The feature presentation is about the feisty Princess Merida (Kelly MacDonald) who defies the kingdom’s long running custom and falls out with her mother (Emma Thompson) in the process. She is subsequently granted a wish by a morally ambiguous witch (Julie Walters) which means she spends much of the rest of the movie undoing her own mess and, of course, learning valuable lessons along the way.

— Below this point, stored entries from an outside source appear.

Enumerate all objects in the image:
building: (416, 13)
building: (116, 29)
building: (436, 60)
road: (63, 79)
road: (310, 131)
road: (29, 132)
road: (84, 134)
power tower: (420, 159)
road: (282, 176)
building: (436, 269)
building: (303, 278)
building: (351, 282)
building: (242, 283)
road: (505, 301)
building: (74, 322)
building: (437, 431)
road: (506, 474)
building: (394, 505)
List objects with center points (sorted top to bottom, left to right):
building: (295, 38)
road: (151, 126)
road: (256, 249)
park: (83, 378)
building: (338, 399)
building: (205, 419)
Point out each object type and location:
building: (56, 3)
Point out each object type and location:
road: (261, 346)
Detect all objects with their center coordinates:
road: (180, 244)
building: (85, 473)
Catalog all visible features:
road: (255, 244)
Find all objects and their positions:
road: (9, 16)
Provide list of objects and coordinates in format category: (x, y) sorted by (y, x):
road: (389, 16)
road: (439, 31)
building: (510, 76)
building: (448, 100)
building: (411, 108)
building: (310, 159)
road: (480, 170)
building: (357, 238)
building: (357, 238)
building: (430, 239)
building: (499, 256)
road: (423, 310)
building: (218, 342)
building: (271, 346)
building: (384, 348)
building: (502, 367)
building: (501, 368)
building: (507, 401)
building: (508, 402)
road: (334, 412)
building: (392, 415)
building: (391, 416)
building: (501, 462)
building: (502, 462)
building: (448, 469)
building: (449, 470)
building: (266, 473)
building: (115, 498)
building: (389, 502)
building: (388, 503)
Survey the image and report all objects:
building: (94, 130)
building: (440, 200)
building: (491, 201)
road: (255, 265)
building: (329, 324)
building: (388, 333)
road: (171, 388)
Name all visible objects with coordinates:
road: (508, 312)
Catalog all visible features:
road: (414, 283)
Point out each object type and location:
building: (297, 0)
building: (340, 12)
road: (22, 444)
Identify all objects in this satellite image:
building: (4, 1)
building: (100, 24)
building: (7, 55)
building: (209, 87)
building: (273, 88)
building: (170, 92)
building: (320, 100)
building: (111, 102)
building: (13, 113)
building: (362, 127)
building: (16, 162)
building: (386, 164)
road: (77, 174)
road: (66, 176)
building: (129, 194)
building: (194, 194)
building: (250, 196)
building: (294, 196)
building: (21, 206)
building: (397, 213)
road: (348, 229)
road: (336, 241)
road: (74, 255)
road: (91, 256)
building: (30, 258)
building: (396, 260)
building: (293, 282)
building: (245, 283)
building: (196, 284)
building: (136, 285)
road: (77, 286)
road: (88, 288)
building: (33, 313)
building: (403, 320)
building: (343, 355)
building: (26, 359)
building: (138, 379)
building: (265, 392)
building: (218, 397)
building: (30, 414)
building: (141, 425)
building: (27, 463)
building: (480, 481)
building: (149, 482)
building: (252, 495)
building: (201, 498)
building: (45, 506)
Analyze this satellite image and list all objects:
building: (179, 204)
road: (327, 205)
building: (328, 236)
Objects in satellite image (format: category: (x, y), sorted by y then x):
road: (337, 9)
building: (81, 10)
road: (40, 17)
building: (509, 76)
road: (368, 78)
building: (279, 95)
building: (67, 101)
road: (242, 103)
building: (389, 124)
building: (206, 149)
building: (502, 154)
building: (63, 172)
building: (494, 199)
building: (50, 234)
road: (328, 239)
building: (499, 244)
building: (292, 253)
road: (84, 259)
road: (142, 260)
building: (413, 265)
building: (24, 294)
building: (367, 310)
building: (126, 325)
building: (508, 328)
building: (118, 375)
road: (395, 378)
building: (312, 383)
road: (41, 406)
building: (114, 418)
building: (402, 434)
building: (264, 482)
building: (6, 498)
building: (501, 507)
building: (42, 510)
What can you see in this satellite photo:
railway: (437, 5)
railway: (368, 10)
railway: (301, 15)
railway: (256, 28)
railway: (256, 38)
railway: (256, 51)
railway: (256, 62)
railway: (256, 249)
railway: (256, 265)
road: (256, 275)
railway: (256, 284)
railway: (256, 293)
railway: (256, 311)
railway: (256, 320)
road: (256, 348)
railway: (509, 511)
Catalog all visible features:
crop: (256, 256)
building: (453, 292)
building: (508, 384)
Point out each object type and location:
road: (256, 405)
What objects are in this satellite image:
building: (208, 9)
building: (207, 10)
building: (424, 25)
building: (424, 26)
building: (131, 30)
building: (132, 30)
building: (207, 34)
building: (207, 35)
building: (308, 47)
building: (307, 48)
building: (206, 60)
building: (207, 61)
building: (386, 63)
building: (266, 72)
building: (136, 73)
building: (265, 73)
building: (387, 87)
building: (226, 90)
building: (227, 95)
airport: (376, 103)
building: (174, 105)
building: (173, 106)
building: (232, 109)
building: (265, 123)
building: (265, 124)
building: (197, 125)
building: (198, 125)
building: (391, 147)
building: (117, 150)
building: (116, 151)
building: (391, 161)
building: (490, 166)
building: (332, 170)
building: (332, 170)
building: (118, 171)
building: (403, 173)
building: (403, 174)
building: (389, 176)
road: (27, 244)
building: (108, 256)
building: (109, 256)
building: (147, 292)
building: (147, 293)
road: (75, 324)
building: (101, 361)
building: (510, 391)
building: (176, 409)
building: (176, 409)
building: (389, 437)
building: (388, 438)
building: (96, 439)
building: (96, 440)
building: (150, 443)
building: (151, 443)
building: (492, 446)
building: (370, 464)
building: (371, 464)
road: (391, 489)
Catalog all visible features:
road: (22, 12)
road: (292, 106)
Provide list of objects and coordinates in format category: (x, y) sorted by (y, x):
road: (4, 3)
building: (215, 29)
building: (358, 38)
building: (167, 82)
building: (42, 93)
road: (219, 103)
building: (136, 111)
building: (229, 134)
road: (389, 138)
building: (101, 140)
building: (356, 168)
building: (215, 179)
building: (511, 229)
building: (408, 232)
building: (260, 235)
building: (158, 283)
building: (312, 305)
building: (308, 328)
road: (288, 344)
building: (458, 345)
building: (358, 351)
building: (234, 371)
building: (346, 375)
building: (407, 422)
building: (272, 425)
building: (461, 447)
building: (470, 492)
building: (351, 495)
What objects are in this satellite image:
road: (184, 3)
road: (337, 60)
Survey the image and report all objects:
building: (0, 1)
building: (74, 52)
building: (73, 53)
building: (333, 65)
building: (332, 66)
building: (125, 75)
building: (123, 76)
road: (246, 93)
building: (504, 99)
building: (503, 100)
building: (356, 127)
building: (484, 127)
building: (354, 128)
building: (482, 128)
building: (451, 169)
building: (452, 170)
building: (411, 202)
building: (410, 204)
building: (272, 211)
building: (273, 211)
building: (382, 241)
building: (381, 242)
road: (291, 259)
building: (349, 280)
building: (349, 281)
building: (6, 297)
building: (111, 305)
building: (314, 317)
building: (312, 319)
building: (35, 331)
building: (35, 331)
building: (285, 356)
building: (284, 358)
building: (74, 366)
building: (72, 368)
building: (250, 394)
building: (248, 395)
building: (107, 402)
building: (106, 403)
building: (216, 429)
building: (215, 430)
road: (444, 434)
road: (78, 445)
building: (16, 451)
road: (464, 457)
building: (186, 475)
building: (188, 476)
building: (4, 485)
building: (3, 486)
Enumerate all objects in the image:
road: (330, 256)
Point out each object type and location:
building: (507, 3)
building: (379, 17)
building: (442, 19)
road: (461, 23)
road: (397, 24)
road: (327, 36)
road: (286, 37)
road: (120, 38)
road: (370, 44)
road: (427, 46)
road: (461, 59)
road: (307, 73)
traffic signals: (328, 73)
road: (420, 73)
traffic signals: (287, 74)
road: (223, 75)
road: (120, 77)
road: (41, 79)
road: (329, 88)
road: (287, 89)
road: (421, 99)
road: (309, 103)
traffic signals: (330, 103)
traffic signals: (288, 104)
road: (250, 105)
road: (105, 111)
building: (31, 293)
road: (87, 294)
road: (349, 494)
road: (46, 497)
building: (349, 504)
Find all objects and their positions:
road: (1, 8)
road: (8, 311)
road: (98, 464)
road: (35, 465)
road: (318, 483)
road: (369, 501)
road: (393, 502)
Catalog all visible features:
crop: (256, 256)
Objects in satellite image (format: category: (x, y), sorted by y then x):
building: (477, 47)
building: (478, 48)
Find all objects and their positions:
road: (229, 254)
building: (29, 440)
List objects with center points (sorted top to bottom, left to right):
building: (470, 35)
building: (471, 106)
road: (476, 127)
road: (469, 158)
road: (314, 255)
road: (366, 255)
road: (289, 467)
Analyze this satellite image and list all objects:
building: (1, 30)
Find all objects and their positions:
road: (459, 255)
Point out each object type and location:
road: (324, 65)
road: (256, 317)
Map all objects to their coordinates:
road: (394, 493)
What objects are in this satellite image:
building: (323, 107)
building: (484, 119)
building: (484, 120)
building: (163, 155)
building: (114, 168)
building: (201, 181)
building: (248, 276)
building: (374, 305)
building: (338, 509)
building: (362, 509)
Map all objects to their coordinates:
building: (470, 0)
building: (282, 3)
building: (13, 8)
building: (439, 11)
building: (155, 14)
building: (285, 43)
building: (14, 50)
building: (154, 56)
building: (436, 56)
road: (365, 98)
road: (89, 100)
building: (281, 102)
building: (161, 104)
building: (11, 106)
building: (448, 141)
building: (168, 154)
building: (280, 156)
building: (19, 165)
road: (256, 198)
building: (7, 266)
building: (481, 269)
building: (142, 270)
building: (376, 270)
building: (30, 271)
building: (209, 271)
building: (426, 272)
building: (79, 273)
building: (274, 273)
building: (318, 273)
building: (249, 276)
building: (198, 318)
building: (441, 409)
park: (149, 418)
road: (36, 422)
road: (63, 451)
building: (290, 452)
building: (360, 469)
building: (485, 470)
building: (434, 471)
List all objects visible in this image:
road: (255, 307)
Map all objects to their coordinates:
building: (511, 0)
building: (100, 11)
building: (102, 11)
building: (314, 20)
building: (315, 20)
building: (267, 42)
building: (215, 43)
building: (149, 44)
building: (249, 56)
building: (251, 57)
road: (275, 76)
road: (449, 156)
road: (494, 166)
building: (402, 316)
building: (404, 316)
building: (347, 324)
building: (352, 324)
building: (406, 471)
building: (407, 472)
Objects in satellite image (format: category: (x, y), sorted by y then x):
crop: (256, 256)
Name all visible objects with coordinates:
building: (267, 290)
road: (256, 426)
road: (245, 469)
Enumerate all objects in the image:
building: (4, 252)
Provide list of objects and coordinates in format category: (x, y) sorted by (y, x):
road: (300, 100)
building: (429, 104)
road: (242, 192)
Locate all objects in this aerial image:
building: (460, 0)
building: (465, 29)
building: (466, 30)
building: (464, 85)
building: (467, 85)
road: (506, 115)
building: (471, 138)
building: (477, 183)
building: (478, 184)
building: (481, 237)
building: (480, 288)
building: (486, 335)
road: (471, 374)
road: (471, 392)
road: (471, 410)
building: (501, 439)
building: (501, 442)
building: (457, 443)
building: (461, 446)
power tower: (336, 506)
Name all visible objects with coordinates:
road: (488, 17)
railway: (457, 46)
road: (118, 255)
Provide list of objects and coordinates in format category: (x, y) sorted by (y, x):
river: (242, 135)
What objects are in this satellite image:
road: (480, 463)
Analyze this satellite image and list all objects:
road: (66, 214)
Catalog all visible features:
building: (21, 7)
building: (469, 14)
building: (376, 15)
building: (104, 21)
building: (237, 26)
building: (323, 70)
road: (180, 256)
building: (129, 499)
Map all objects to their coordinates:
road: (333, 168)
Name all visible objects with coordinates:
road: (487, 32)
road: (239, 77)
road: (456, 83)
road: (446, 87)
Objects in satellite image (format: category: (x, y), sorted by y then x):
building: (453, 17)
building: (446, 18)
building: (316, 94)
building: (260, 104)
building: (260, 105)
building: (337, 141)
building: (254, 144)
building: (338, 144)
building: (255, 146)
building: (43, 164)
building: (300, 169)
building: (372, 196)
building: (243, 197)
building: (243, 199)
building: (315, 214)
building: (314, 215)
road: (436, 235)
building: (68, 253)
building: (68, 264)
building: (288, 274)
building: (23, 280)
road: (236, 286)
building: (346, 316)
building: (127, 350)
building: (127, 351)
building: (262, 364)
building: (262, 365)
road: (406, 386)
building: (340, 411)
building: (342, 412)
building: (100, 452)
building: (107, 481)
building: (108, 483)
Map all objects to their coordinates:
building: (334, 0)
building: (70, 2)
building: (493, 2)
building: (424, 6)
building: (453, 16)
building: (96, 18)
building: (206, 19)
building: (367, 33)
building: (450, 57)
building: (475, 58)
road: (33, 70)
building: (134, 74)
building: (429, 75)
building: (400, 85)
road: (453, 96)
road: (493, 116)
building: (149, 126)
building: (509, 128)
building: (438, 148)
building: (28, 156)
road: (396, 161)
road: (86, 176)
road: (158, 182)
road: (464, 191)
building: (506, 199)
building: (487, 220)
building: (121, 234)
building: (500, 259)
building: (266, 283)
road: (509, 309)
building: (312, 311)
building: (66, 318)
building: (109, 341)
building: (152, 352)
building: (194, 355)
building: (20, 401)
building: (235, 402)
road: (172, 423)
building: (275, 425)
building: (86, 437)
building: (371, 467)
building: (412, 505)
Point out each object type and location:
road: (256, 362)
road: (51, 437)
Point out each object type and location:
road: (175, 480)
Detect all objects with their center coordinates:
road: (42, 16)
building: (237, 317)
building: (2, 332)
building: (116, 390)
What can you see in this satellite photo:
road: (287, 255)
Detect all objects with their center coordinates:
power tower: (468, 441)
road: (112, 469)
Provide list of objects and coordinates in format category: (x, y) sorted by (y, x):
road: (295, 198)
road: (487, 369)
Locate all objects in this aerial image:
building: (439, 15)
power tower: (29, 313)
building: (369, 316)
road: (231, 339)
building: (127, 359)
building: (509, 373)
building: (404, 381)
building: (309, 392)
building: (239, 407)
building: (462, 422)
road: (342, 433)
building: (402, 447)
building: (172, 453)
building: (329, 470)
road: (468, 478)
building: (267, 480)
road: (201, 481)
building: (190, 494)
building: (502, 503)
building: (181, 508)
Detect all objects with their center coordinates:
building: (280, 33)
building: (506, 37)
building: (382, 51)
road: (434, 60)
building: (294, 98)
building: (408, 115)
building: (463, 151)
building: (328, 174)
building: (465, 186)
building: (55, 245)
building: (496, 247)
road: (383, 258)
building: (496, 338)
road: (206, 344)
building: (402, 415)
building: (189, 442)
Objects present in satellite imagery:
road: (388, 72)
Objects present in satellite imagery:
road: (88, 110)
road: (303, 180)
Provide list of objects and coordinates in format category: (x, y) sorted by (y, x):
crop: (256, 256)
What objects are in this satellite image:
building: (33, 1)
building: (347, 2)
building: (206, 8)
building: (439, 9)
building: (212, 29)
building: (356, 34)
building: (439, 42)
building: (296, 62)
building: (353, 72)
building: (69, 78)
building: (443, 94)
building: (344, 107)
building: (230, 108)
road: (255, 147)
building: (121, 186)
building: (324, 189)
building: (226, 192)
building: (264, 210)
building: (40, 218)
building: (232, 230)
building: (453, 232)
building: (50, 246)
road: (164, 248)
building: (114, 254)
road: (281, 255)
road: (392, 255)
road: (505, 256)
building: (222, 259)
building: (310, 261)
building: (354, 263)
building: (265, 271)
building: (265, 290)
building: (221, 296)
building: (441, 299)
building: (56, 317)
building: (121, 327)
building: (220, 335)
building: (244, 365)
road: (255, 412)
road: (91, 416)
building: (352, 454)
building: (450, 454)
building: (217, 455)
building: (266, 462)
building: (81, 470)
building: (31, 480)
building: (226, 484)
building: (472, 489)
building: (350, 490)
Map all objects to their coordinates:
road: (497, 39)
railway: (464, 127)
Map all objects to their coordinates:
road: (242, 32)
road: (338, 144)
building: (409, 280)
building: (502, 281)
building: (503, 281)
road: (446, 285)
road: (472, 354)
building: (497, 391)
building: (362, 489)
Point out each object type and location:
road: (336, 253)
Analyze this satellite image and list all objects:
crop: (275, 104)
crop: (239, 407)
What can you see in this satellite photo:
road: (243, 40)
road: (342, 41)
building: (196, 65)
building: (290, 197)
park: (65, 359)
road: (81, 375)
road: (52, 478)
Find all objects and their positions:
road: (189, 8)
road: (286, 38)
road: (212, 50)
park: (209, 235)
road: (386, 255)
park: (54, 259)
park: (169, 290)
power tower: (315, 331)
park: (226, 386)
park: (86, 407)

The animation is the normal excellent high standard of Pixar. The main part to impress is Merida’s long ginger locks, made up of fifteen hundred strands of rendered curly hair. In fact, new software was actually invented to allow simulation of her curls to move in conjunction with her body movements. The film took six years, three directors and four writers to make. Brenda Chapman (The Prince of Egypt) helmed much of it initially, leaving the project in 2010. Mark Andrews (wrote John Carter and Pixar short One Man Band) took over, having consulted with Chapman regarding the Scottish themes in the early stages. Steve Purcell - whose previous work has mainly been on video games - and Irene Mecchi (The Lion King) also co-wrote/directed. They are all newcomers to Pixar features, at least in the form of writer and director, and have added a couple of firsts for the production company’s movies – never have they previously had a female protagonist or a period setting.
The story is not as engaging or verbally funny as most Pixar films and it has a scene near the end with a surprising parallel to Wall-E, however, the film is charming and aesthetically pleasing. There is certainly plenty of genuine humour, but it is mostly visual and slapstick, whether it being the cute triplet brothers causing mischief, Kevin McKidd’s (Dog Soldiers) young MacGuffin speech being intelligible (actually a form of Scottish dialect from Elgin) or King Fergus’ (Billy Connelly) general brashness and childlike manner. There are also some clever names, including Lord MacIntosh, which is a nod Steve Jobs, co-founder of Apple (note the scenes of Merida with apples, too) who played a big part in Pixar and has this movie dedicated to him.
Overall, with the exception of the Cars films, this is Pixar’s weakest movie, perhaps due to the change in director, it is hard to tell. However, there is still a lot to be enjoyed here for children and adults alike; let’s just hope it is a blip rather than the start of a steady decline towards mediocrity. Monsters University, is next on the slate (yes, a prequel to 2001’s Monsters Inc). Will this be a promising Toy Story standard return or a rehashing of old ideas? The former; please, the former.
Brave will be screened at Broadway into September and shown as a part of Bringing Up Baby on Tuesday 28 August.